- **Items stored from a collection**
· · · · · · ·

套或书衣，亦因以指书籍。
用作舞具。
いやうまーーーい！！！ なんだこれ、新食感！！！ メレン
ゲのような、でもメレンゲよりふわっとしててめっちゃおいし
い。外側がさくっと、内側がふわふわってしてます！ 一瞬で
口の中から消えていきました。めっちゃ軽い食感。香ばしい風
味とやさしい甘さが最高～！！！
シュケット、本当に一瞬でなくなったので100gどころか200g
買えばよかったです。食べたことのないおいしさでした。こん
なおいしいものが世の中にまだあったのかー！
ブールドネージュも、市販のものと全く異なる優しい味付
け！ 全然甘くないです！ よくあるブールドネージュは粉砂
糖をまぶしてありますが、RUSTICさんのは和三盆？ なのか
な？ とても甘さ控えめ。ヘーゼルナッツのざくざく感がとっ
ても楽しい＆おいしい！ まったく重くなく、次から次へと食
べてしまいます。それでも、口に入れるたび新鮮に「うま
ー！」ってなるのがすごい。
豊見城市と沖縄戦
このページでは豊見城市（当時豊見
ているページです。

· · · · · · ·

- **What the task asks**
Copy out every line of the records above word for word, character for character, and keep the original line breaks.

- **The answer**
套或书衣，亦因以指书籍。
用作舞具。
いやうまーーーい！！！ なんだこれ、新食感！！！ メレン
ゲのような、でもメレンゲよりふわっとしててめっちゃおいし
い。外側がさくっと、内側がふわふわってしてます！ 一瞬で
口の中から消えていきました。めっちゃ軽い食感。香ばしい風
味とやさしい甘さが最高～！！！
シュケット、本当に一瞬でなくなったので100gどころか200g
買えばよかったです。食べたことのないおいしさでした。こん
なおいしいものが世の中にまだあったのかー！
ブールドネージュも、市販のものと全く異なる優しい味付
け！ 全然甘くないです！ よくあるブールドネージュは粉砂
糖をまぶしてありますが、RUSTICさんのは和三盆？ なのか
な？ とても甘さ控えめ。ヘーゼルナッツのざくざく感がとっ
ても楽しい＆おいしい！ まったく重くなく、次から次へと食
べてしまいます。それでも、口に入れるたび新鮮に「うま
ー！」ってなるのがすごい。
豊見城市と沖縄戦
このページでは豊見城市（当時豊見
ているページです。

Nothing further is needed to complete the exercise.